I attended a seminar in Houston last week where one of the other attendees asked me to help her understand her utility company’s offer to subscribe to a plan that provides 100% wind energy.  She told me she opted to subscribe to the new 100% wind energy plan, and was willing to pay a little more for wind energy, but she didn’t understand whether she was really making a difference.  After all, it didn’t seem likely that her utility company could direct wind generated electricity exclusively to her home.  I got the same question again today, so let me clear this up.

It’s true, utility companies around the world are offering 100% wind energy subscription plans.  It’s also true that they have absolutely no way to direct wind generated electricity to your home — once a wind farm puts electricity on the grid, those electrons become indistinguishable from electrons generated from coal, gas, nuclear, or any other resource.  So how does such a plan work for you, the consumer?

What most people don’t realize is that wind farms produce two separate revenue streams.  One revenue stream comes from selling the electricity generated by the wind turbines.  The wind farm owner sells the electricity his turbines generate to the utility company at competitive trading prices.  That means the wind farm owner doesn’t get a premium rate for his electricity just because it was generated by wind.  He has to sell his electricity on the trading floor, being price competitive with electricity generated by all of the other resources.  If his rates were significantly higher than the rate for electricity from other resources, he would not be able to sell his electricity on the open market.

The second revenue stream comes from selling Renewable Energy Certificates or RECs (also known as Renewable Energy Credits or “green tags”).  For every 1000 kilowatt hours of electricity the wind farm owner produces, he can sell one REC.  Selling RECs is how wind farm owners make a profit, and this is why investors look favorably at wind farms as a good investment.  RECs are tracked and certified by a third party auditing agency to ensure that RECs are never duplicated — once a REC is sold, no other REC can ever be generated for the same 1000 kilowatt hours of electricity that was produced.
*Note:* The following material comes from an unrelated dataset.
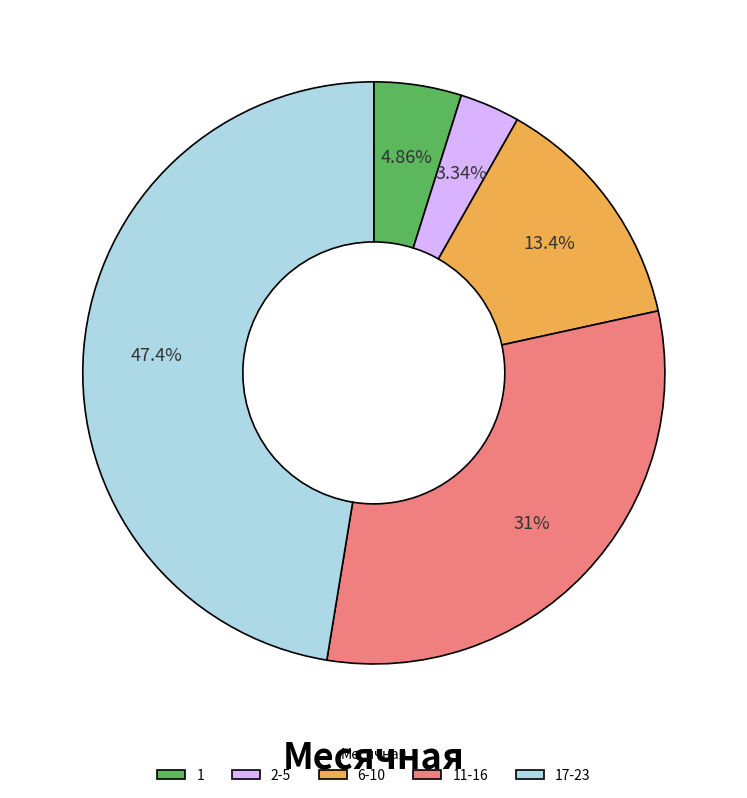

Rank the categories by value from highest to lowest.

17-23, 11-16, 6-10, 1, 2-5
Who buys these RECs?  Well, indirectly you do.  When your utility company offers a 100% wind energy plan, what that means is that your utility company uses the extra money you pay on your bill to buy RECs from wind energy providers.  It doesn’t change the type of electricity that comes to your home, but you do help to make wind farms more profitable.  And in a free market economy, when wind farms show a profit, more wind farms will be built.